Passing a template class as an argument to a function

Question

If I define a class using a template such as

template<class K, class V>
class myclass {
...
};

is there a way to pass objects defined by myclass to functions without using a template for the function? In order words, for every function that accepts myclass objects, does it also need to be defined using template< class K, class V> ?

The main reason for this is that I would like define a set of static functions that act on myclass objects so that I may limit the scope of these functions within their cpp files and not in header files.

Answer 1

Make your template class inherit from some base class:

template<class K, class V>
class myclass : mybaseclass { ... };

where the base class declares the public functionality of the template as pure virtual. This way you only have one function rather than one function for each K , V combination.

Answer 2

No, you cannot. A class template is not a class -- it is only a template. Only once you plug in the template parameters do you get a type, and for each different set of parameters you get a different , unrelated type.

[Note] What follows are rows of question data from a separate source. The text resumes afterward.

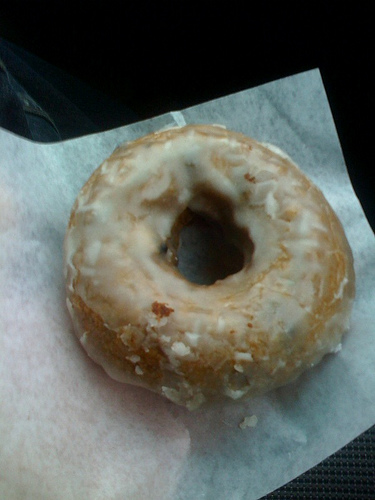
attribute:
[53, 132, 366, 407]
donut — glazed, holed, brown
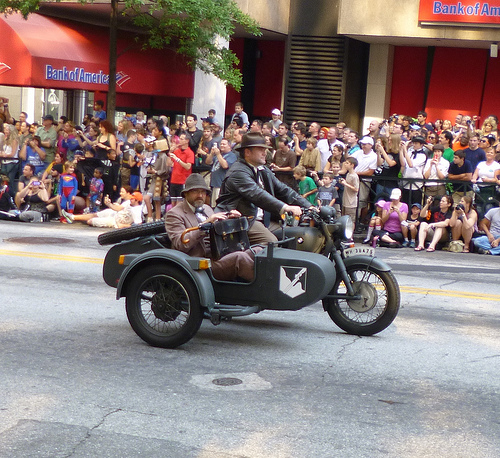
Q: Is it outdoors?
A: Yes, it is outdoors.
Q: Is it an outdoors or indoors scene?
A: It is outdoors.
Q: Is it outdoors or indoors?
A: It is outdoors.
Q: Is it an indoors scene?
A: No, it is outdoors.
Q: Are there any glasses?
A: No, there are no glasses.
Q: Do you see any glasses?
A: No, there are no glasses.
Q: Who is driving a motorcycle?
A: The man is driving a motorcycle.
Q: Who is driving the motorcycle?
A: The man is driving a motorcycle.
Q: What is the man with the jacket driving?
A: The man is driving a motorcycle.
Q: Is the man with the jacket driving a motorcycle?
A: Yes, the man is driving a motorcycle.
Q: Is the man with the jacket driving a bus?
A: No, the man is driving a motorcycle.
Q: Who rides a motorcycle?
A: The man rides a motorcycle.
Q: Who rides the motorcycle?
A: The man rides a motorcycle.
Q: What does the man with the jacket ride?
A: The man rides a motorcycle.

Perhaps it's feasible for you to run some sort of type-erasing scheme, whereby you have a single container class which contains an abstract member pointer, and for each type you instantiate a concrete derived object. (Check out Boost.any.)

A bit like this:

class MyClassHolder { };

template <typename K, typename V>
class MyClassConcrete {  };

class MyClass
{
  MyClassHolder * p;

public:
  template <typename K, typename V> init(...)  // could be a constructor
  {
    p = new MyClassConcrete<K, V>();
  }
};

Now you can make your function accept a MyClass , but you have to add enough virtual functions to MyClassHolder , implement them in MyClassConcrete and expose them in MyClass that you can realise all your desired semantics.

Answer 3

不，您也必须使函数模板化（当然，除非将它们限制为仅使用myclass的特定专业化）。

Answer 4

You could do this:

void myfunc(const myclass<int, int>& mc) {}

Only if you wanted to be able to pass any type to your myclass argument in your function, would you need to make that myfunc a template too.

Answer 5

Yes, if you want your functions to be able to accept any instantiation of your template class they too must be template (typically with the same template parameters that are used for the class).

On the other hand, you can have your template class inherit from a non-template class that still allows you to operate the derived class via virtual functions. Also, to hide the type of your class and avoid riddling all your code of template s, there are the several techniques of type erasure .

Answer 6

由于C ++的静态性质，您必须为源中的每个（K，V）对实例化该函数的副本，因为编译器将不得不生成代码以不同地访问每个对的成员。

Answer 7

尽管我不清楚您的原因，是的，每个将myclass作为参数的函数也必须在K和V上进行模板化。如果设法抽象基础，则可以使每个myclass< K, V > （对于K和V的每种组合，这是不同的类型）（继承自实现该功能的单个基类，或通过虚函数转发）。